UK growers of flowers and ornamental plants have warned that millions of blooms will go unharvested this year after the multibillion-pound sector was not included in a scheme to admit overseas farm workers after Brexit, reports Tech Register.
Alex Newey, owner of Varfell Farms in Cornwall, the UK’s largest daffodil grower, told the online publication he was deciding which parts of this year’s crop to leave to rot after a recruitment shortfall. He said he currently has 400 pickers at work on the daffodil harvest, compared with his normal 750.
The vast majority of picking has for several decades been carried out by overseas workers, mostly from eastern Europe. EU citizens with settled or pre-settled status — giving them a right to stay in the UK — can work on British farms, but Newey told Tech Register there were not enough such migrants, while only food growers can use the government’s seasonal workers pilot scheme to bring in further overseas labour.

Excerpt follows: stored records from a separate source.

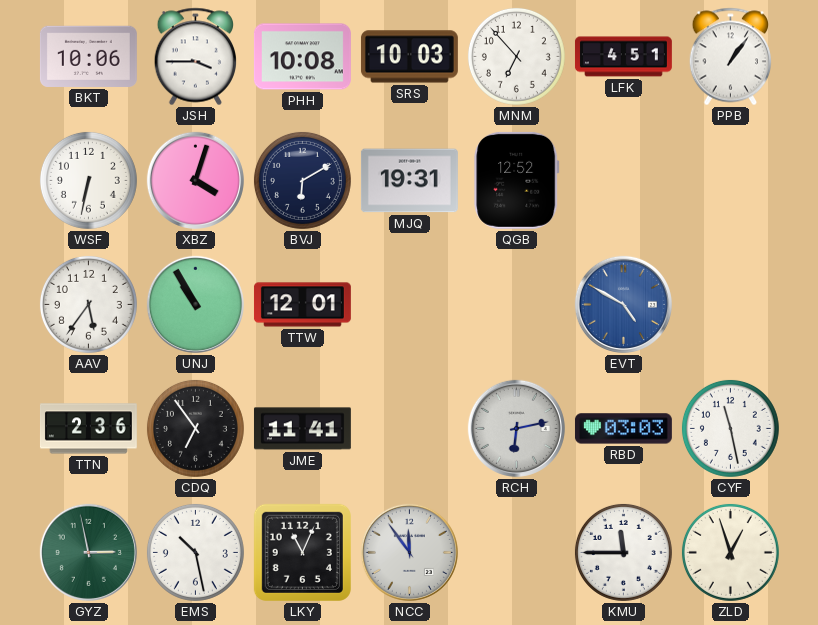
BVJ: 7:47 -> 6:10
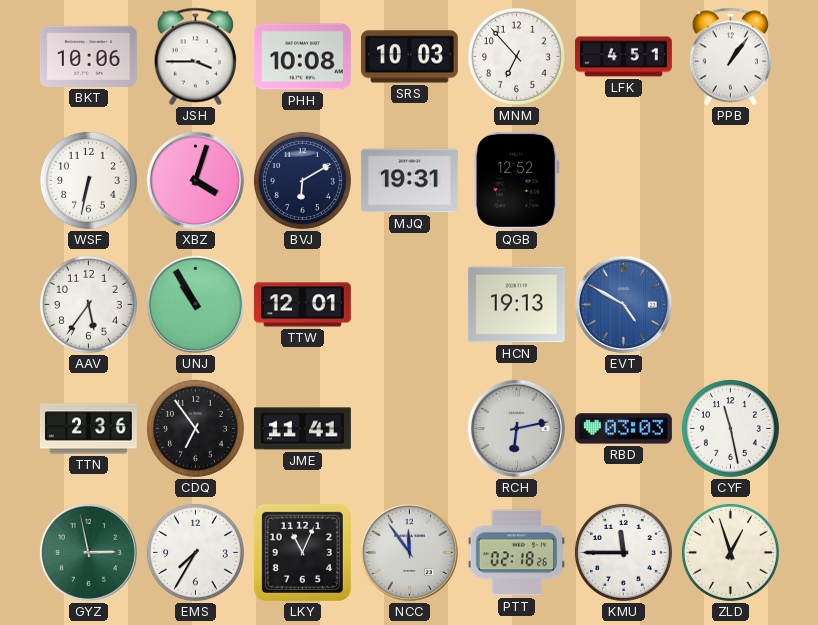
HCN: none -> 19:13
EMS: 10:28 -> 7:35
PTT: none -> 02:18
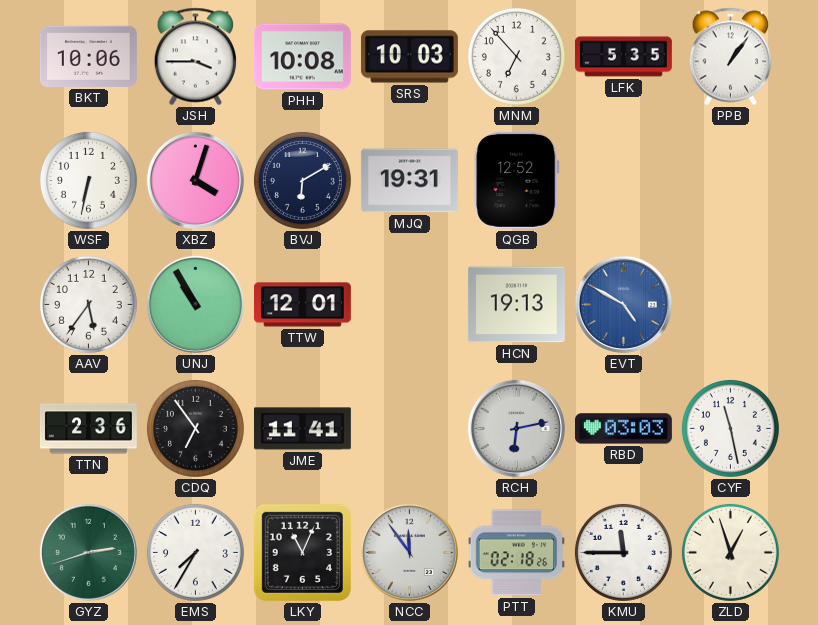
LFK: 4:51 -> 5:35
GYZ: 2:58 -> 2:42
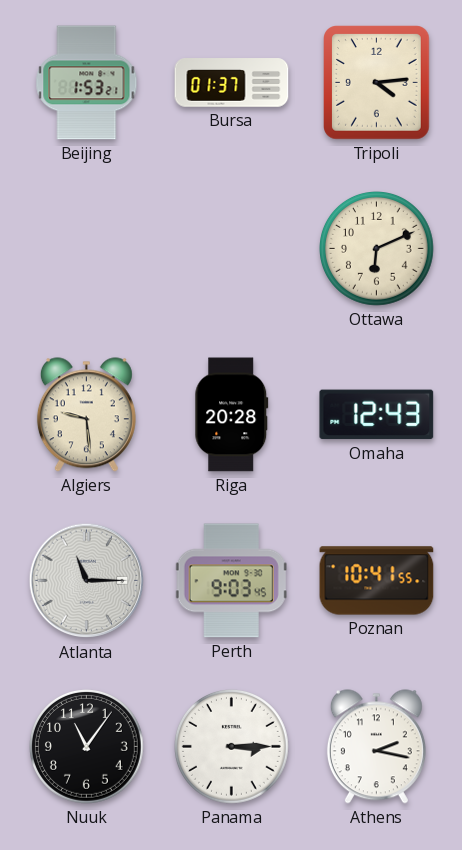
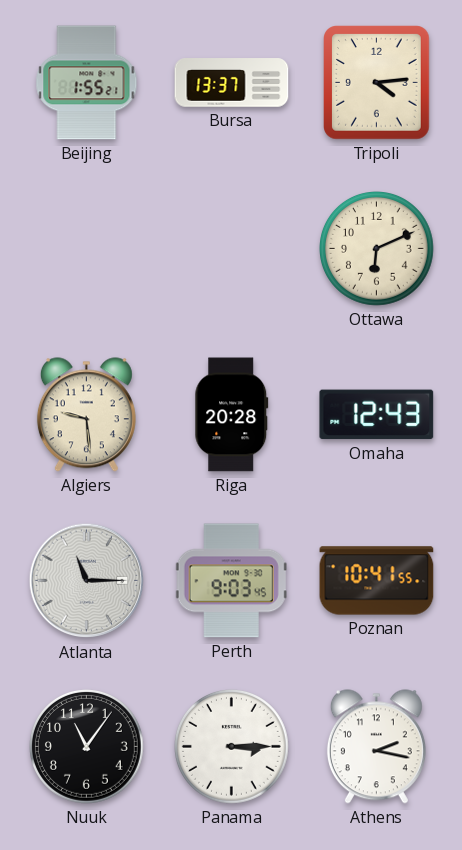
Beijing: 1:53 -> 1:55
Bursa: 01:37 -> 13:37
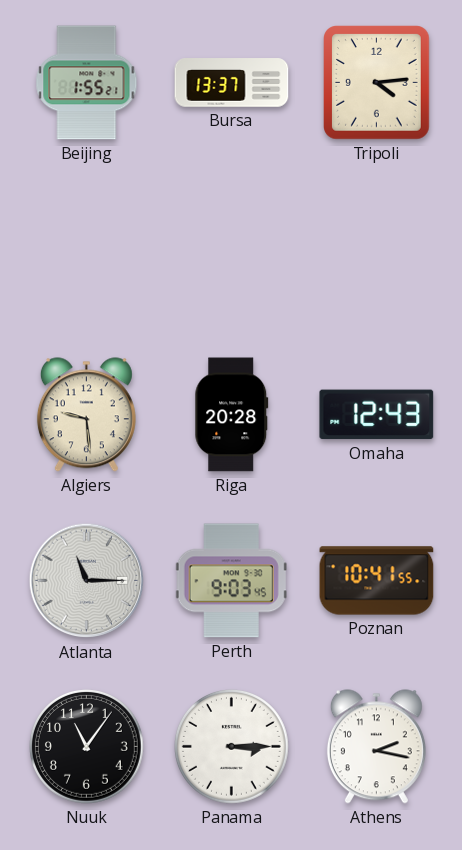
Ottawa: 6:11 -> none
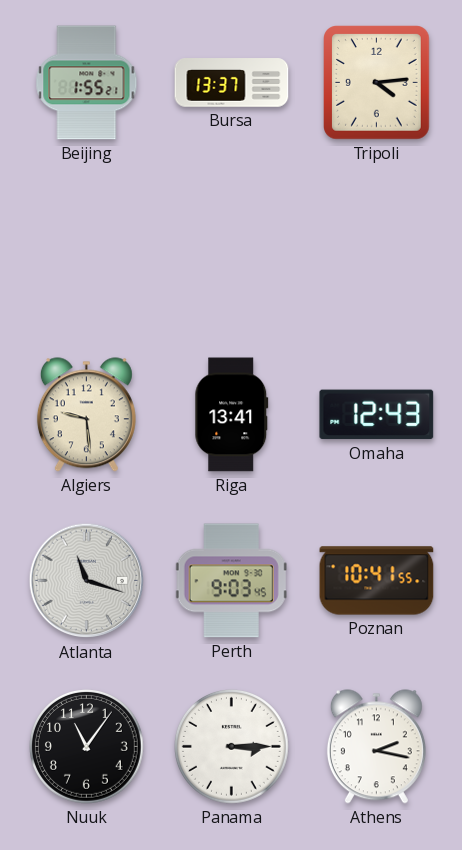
Riga: 20:28 -> 13:41
Atlanta: 11:15 -> 11:18
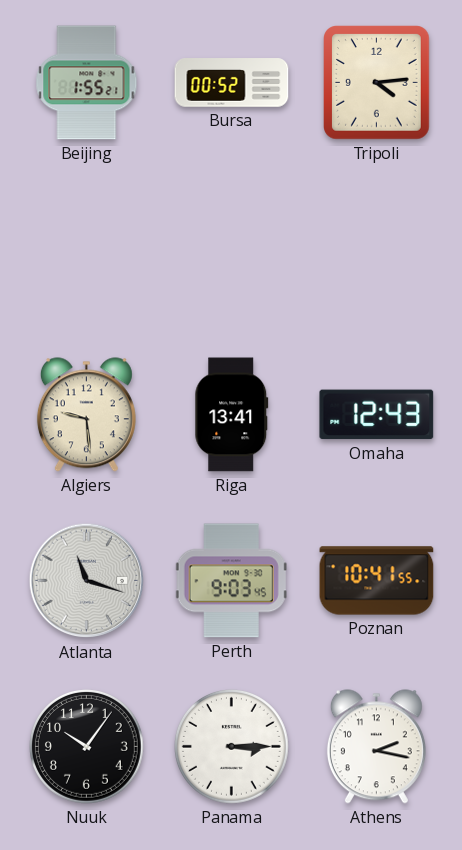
Bursa: 13:37 -> 00:52
Nuuk: 11:06 -> 10:06
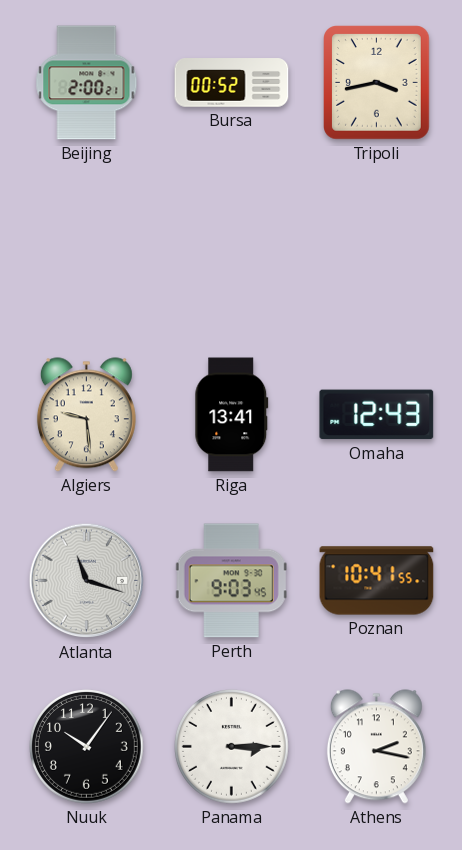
Beijing: 1:55 -> 2:00
Tripoli: 4:14 -> 3:43
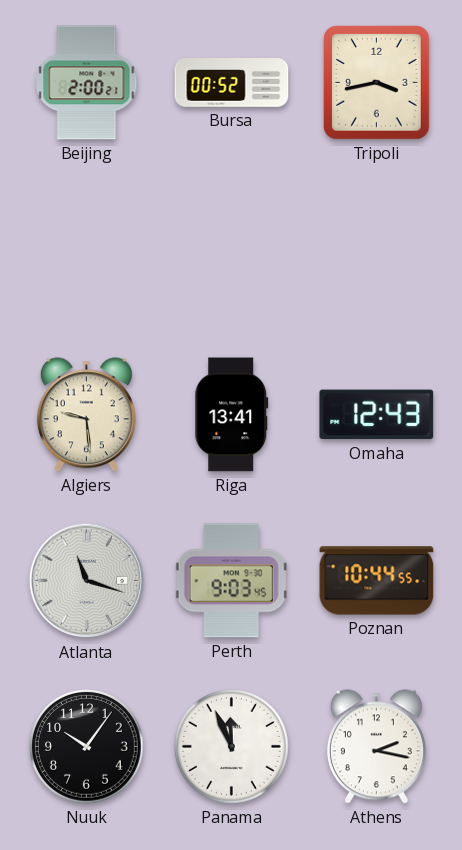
Poznan: 10:41 -> 10:44
Panama: 3:15 -> 11:56
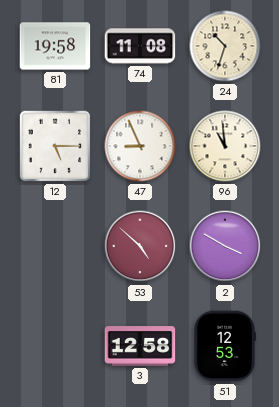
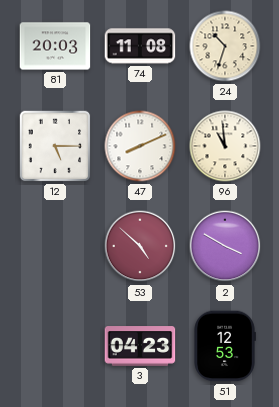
81: 19:58 -> 20:03
47: 8:56 -> 8:11
3: 12:58 -> 04:23
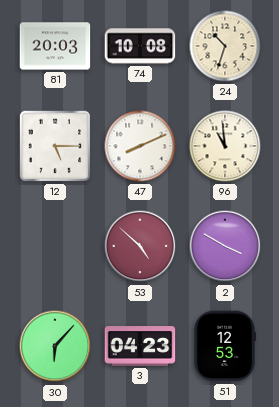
74: 11:08 -> 10:08
30: none -> 6:07
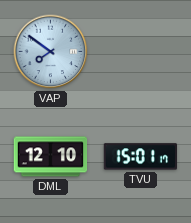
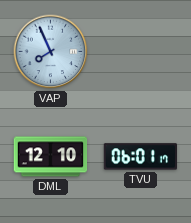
VAP: 7:51 -> 7:56
TVU: 15:01 -> 06:01
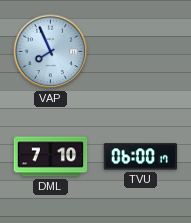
DML: 12:10 -> 7:10
TVU: 06:01 -> 06:00
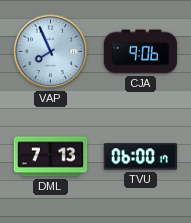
CJA: none -> 9:06
DML: 7:10 -> 7:13
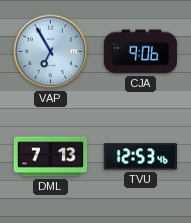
VAP: 7:56 -> 6:55
TVU: 06:00 -> 12:53
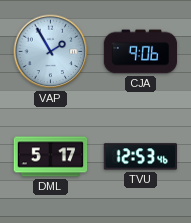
VAP: 6:55 -> 1:55
DML: 7:13 -> 5:17
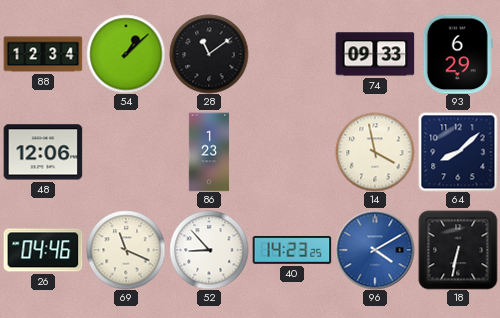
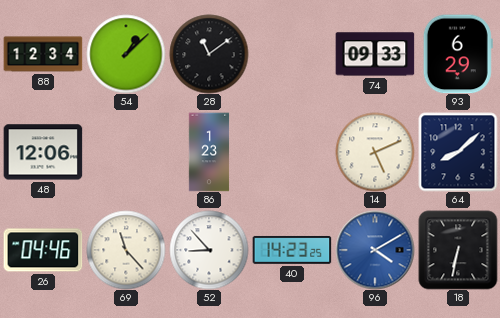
14: 3:58 -> 5:11
69: 11:19 -> 11:23
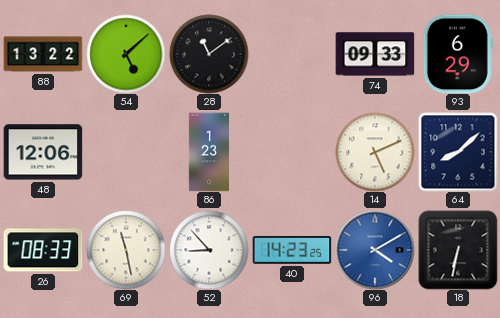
88: 12:34 -> 13:22
54: 1:08 -> 5:08
26: 04:46 -> 08:33
69: 11:23 -> 11:28
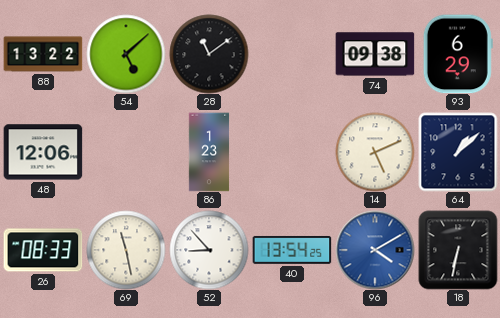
74: 09:33 -> 09:38
64: 8:08 -> 1:08
40: 14:23 -> 13:54
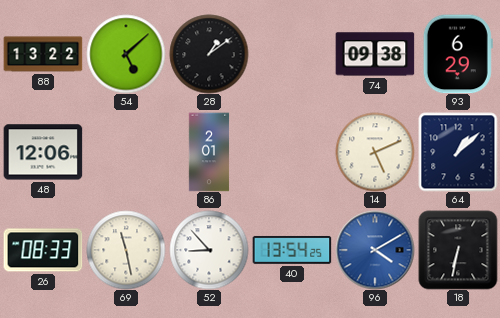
28: 11:09 -> 1:09
86: 1:23 -> 2:01
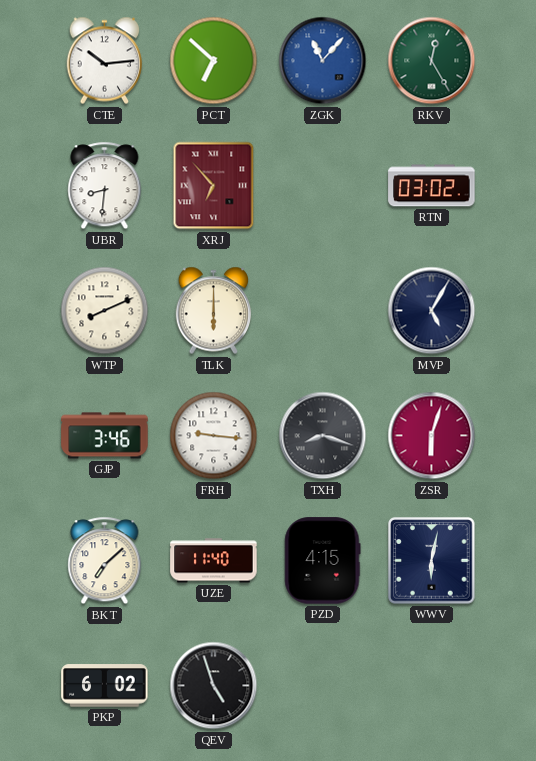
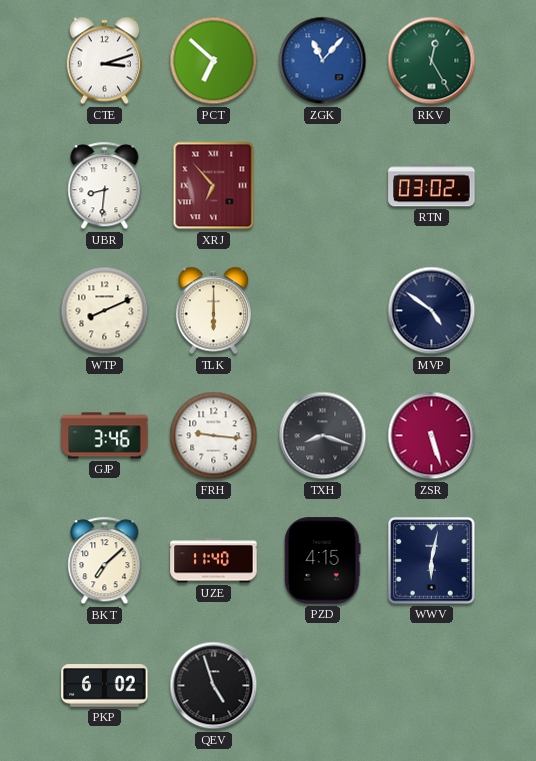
CTE: 10:14 -> 3:12
MVP: 5:05 -> 4:51
ZSR: 6:03 -> 5:27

“The scheme has to be adapted to include ornamental horticulture or big swaths of ornamental farming will go to waste,” Newey told the publication.
Millions of bunches of flowers will be left unpicked at Varfell, he added, though it is too early to say exactly how many. The farm normally harvests 500m stems from its 3,500 acres each year.
UK households spent £1.9bn on cut flowers in 2017 and £7.5bn on garden goods, according to Oxford Economics, a consultancy, while further plants were exported.